Voilà un moment que j’avais envie de vous parler du MusVerre, ce musée exceptionnel, malheureusement un peu perdu au fin fond de la campagne. Paré de la magnifique pierre bleue du Hainaut, c’est l’un des plus importants musées européens pour la création en verre contemporaine. Il vaut donc largement la visite, jumelée pourquoi pas avec une petite rando. Jusqu’au 21 août, il présente une riche expo sur le thème du Cabinet de Curiosités. Une occasion en or de le découvrir…
Depuis qu’il a gagné la seconde saison de l’émission Blown Away sur Netflix, c’est une star, en plus d’être un verrier accompli ! Passé par le MusVerre, le Britannique Elliot Walker a laissé derrière lui « Aftermath Victuals » une pièce réalisée spécialement pour le musée.
Puisque c’est dans l’actu du moment, commençons par la visite de ce Cabinet de Curiosités et par un premier conseil. Si vous pensez qu’un cabinet de curiosités est une collection vieillotte et poussiéreuse, préparez-vous à changer d’opinion !
Bien sûr, le concept est hérité des siècles passés et de ces cabinets de curiosités regroupant des objets ethnologiques, rapportés de lointains voyages. Bien sûr, l’expo explore diverses facettes du vivant (le monde microscopique, sous l’océan, herbier de verre, insectes…), thème de prédilection de beaucoup de collectionneurs. Mais à part ça, quelle modernité ! On est bien là dans la création contemporaine et chacun des artistes a su réinterpréter le sujet avec créativité et imagination.
Petite sélection d’œuvres que j’ai particulièrement aimées…
Dans la section Herbier secret
Brins de folie au creux d’un arbre (2016), Julie Gonce
Ancien souffleur à la célèbre cristallerie Saint-Louis, la Française Julie Gonce s’inspire de la nature pour réaliser ses sculptures, caractérisées par une accumulation de petits éléments créés au chalumeau. Ici, ce sont de multiples brins bleus, qui émergent d’un tronc brut et jettent sur l’œuvre leur belle lumière d’un bleu intense.

::::::::::

■ Consignes à suivre ■
[1] Dans le texte sur le MusVerre, relevez toutes les facettes du vivant que l'exposition explore, telles que les énumère la parenthèse.
[2] Poursuivez le texte sur le MusVerre à partir de sa dernière phrase.

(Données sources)

::::::::::

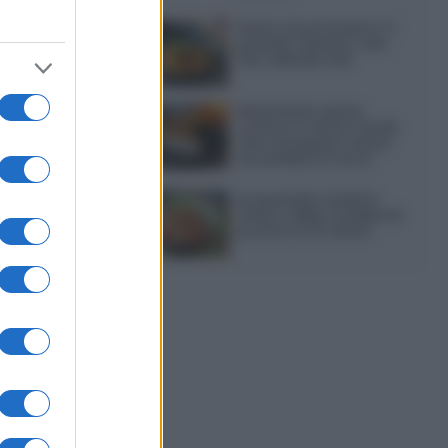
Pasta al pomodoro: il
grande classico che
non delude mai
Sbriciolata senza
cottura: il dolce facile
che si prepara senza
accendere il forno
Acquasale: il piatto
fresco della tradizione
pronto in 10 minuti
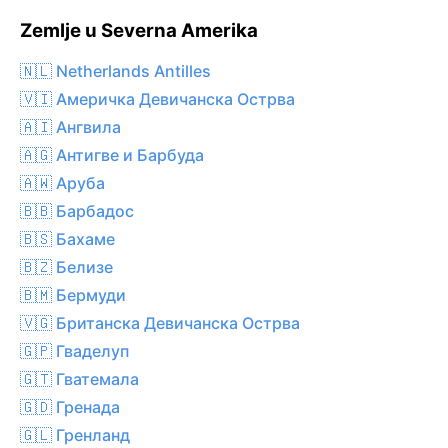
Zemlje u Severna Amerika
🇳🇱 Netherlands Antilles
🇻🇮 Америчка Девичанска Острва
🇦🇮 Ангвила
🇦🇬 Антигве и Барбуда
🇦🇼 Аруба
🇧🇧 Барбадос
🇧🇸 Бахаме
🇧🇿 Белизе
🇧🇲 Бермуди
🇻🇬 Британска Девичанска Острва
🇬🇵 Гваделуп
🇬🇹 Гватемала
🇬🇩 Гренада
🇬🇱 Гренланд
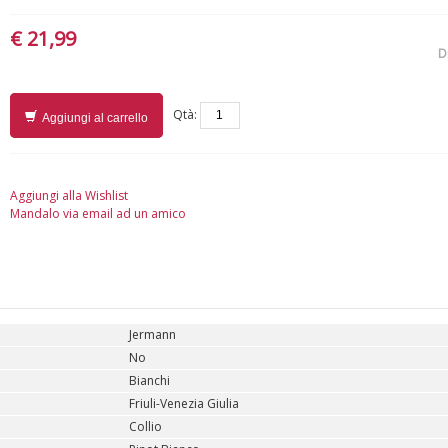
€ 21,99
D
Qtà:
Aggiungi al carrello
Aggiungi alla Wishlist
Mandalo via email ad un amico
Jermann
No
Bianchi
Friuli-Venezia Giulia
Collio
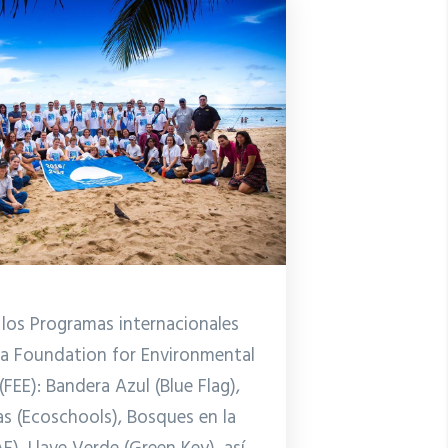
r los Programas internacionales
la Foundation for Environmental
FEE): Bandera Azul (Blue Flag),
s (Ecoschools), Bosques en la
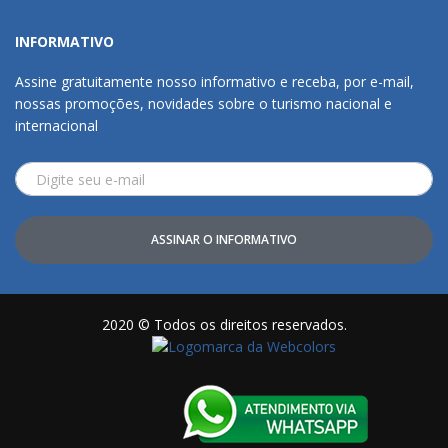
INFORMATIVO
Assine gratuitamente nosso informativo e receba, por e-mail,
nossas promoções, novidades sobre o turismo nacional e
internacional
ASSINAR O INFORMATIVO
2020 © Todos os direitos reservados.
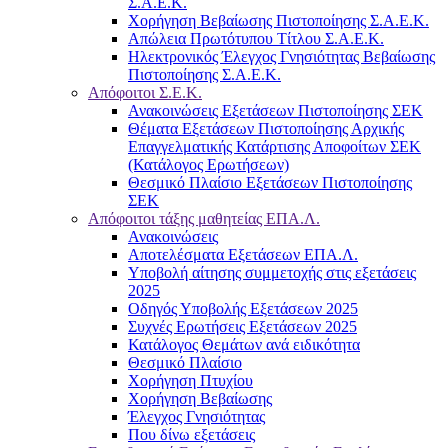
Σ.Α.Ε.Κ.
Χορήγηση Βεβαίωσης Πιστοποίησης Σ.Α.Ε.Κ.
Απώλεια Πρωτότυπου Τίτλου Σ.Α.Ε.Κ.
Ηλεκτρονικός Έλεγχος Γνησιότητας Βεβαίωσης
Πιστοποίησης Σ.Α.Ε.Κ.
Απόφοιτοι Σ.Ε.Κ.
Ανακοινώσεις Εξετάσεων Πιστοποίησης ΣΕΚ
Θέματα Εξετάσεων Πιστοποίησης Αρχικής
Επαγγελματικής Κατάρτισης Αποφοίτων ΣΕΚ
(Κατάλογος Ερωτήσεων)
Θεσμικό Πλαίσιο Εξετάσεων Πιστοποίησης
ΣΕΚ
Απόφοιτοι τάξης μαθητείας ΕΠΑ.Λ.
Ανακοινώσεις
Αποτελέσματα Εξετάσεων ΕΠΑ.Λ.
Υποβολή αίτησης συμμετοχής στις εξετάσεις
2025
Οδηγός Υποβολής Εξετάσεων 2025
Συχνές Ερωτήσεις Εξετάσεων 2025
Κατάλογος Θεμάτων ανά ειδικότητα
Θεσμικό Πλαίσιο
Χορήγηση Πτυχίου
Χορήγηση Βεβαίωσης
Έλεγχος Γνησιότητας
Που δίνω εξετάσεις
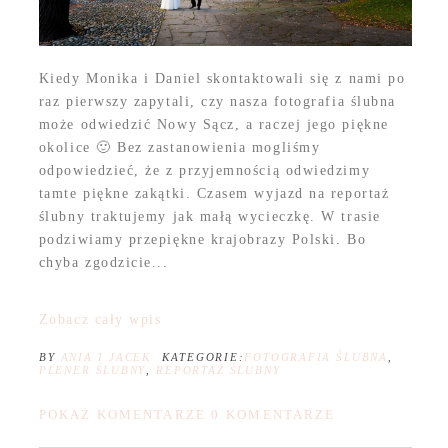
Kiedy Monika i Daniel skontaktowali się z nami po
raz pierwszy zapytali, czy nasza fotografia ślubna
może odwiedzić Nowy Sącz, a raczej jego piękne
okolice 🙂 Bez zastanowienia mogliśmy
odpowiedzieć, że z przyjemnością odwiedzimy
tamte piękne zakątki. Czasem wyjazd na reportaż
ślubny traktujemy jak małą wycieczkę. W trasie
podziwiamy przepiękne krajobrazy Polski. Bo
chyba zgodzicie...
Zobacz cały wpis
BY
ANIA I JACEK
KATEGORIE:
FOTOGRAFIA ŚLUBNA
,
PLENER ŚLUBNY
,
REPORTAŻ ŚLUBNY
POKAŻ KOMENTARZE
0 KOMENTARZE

::::::::::

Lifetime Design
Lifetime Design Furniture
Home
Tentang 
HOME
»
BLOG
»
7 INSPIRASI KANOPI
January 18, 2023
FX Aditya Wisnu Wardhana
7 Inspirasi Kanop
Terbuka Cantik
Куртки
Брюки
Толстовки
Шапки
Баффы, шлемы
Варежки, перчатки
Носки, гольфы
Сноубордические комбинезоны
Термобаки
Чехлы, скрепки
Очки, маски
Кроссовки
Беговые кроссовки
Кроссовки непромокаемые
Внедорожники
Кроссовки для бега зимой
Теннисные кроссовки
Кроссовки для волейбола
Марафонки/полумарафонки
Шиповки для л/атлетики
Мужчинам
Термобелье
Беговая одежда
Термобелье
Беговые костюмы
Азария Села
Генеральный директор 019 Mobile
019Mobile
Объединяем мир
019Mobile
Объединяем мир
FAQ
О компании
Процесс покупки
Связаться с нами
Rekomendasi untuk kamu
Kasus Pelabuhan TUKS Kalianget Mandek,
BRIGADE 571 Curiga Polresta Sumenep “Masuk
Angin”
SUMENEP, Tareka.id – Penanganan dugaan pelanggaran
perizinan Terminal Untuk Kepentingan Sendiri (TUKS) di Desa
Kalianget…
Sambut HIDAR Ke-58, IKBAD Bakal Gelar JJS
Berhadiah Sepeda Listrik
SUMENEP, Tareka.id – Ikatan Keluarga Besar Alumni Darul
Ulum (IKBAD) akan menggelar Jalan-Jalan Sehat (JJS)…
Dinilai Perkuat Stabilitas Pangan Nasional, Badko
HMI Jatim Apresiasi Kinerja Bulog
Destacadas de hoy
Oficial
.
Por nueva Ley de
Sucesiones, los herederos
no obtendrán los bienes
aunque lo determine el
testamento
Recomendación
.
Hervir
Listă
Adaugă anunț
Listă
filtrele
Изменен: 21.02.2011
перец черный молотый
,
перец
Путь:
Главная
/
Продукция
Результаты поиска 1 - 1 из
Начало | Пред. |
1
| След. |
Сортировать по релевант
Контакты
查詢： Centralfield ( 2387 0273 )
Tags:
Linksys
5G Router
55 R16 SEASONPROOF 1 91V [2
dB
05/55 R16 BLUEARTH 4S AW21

::::::::::

■ Réponses ci-dessous ■
[1] le monde microscopique, sous l'océan, herbier de verre, insectes

[2]
Dans la section Insectes et Compagnie
Vase aux scarabées (1923), Suzanne Lalique-Haviland
Créé en 1923 par la fille du célèbre verrier René Lalique, ce somptueux vase est mon œuvre préférée de ce Cabinet de Curiosités ! Tant pis pour la création contemporaine… On ne se refait pas et vous connaissez (peut-être) ma passion pour l’Art déco. Couvert de scarabées, il s’intègre à merveille dans la section Insectes et Compagnie de l’expo temporaire du MusVerre. Tout en rappelant le rôle fondamental du verre pendant la période Art déco.
Holy Dung Beetle with Laurel Tree (2017), Jan Fabre
Je connaissais « son » plafond de la salle des Glaces du Palais royal de Bruxelles, recouvert d’1,4 million d’élytres de scarabées. Je connaissais aussi son scarabée en bronze doré. Voici un autre scarabée signé Jan Fabre, cette fois en pâte de verre et surmonté d’une branche de laurier.
Obsédé par les insectes, l’enfant terrible de l’art contemporain belge a ici collaboré avec le Studio Berengo de Murano, en Italie. Celui-ci a cédé la pièce au MusVerre pour un montant de 50 000 €.
Hooiwagens (2015), Nataliya Vladychko
Mention spéciale à Nataliya Vladychka, une artiste ukrainienne, qui vit et travaille entre sa patrie et les Pays-Bas. Mariant un corps en verre soufflé et des pattes provenant du mécanisme d’une machine à coudre, elle présente ici une série d’opiliones ou faucheux. Menaçants en diable, ces cousins des araignées n’ont pourtant, dans la vraie vie, pas de venin…
Dans la section Sous l’océan
Sans titre (2003), Hanneke Fokkelman
Avec le Vase aux scarabées, c’est mon œuvre préférée de ce Cabinet de Curiosité, au MusVerre. Trois magnifiques anémones de mer en verre soufflé, taillé et sablé, créées par la Néerlandaise Hanneke Fokkelman, qui vit et travaille dans le sud de la France. Pour un peu, on les sentirait palpiter… Elles s’inscrivent à merveille dans la section Sous l’océan, qui évoque une vie sous-marine rêvée.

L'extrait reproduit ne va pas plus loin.